__DIRECTIONS FOR THIS TASK__. Each line that has the string "shoulder" must be copied from the records below.

__INFORMATION SHOWN__.
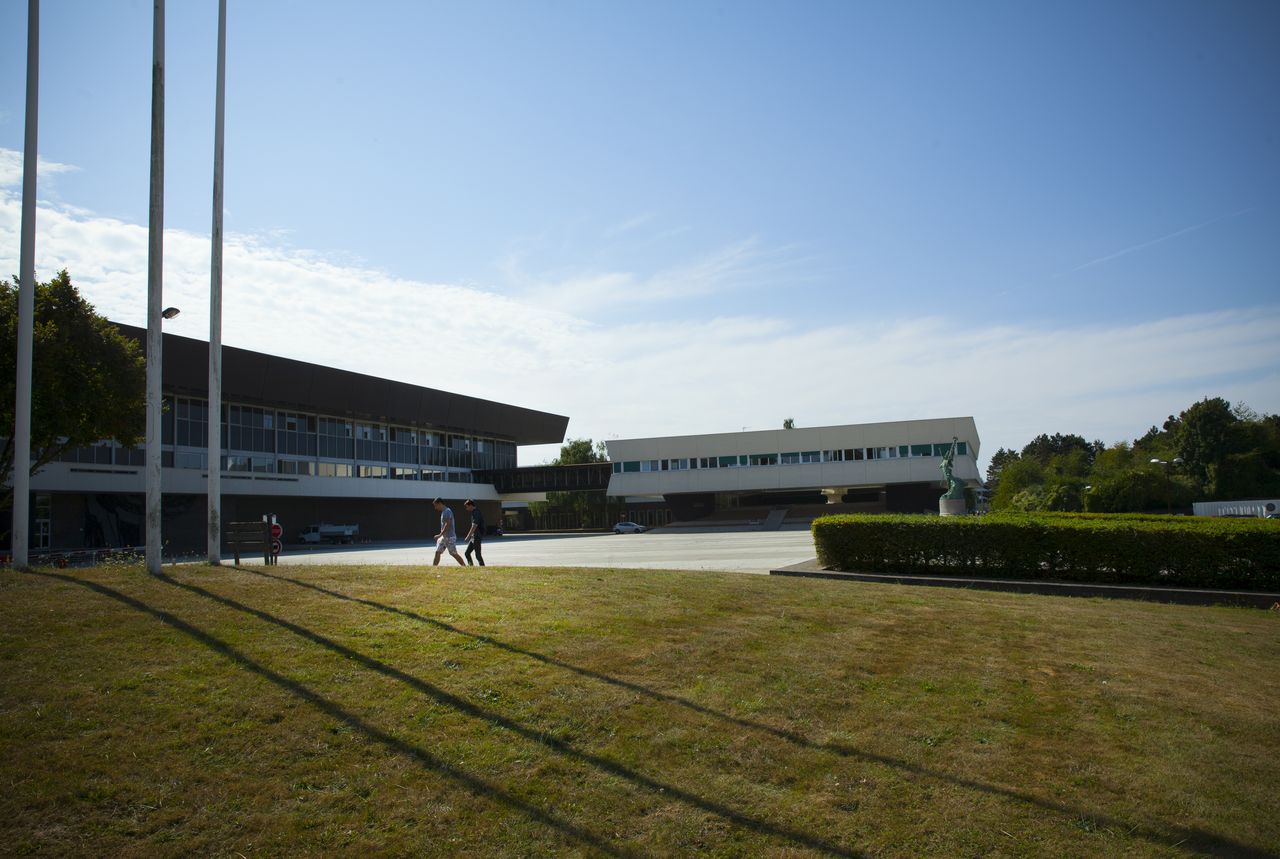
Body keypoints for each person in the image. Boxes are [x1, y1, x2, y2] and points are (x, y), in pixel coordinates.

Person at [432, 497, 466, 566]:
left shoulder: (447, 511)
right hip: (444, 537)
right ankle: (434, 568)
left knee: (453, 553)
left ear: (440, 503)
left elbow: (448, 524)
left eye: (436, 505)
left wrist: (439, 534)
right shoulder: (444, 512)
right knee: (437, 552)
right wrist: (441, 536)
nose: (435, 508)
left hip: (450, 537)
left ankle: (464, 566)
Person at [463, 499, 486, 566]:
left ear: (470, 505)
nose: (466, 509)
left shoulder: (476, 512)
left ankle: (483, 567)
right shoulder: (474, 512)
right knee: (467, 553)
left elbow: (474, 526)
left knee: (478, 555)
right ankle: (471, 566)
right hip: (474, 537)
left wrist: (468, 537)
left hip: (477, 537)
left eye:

__OUTPUT OF THE TASK__.
left shoulder: (447, 511)
right shoulder: (444, 512)
left shoulder: (476, 512)
right shoulder: (474, 512)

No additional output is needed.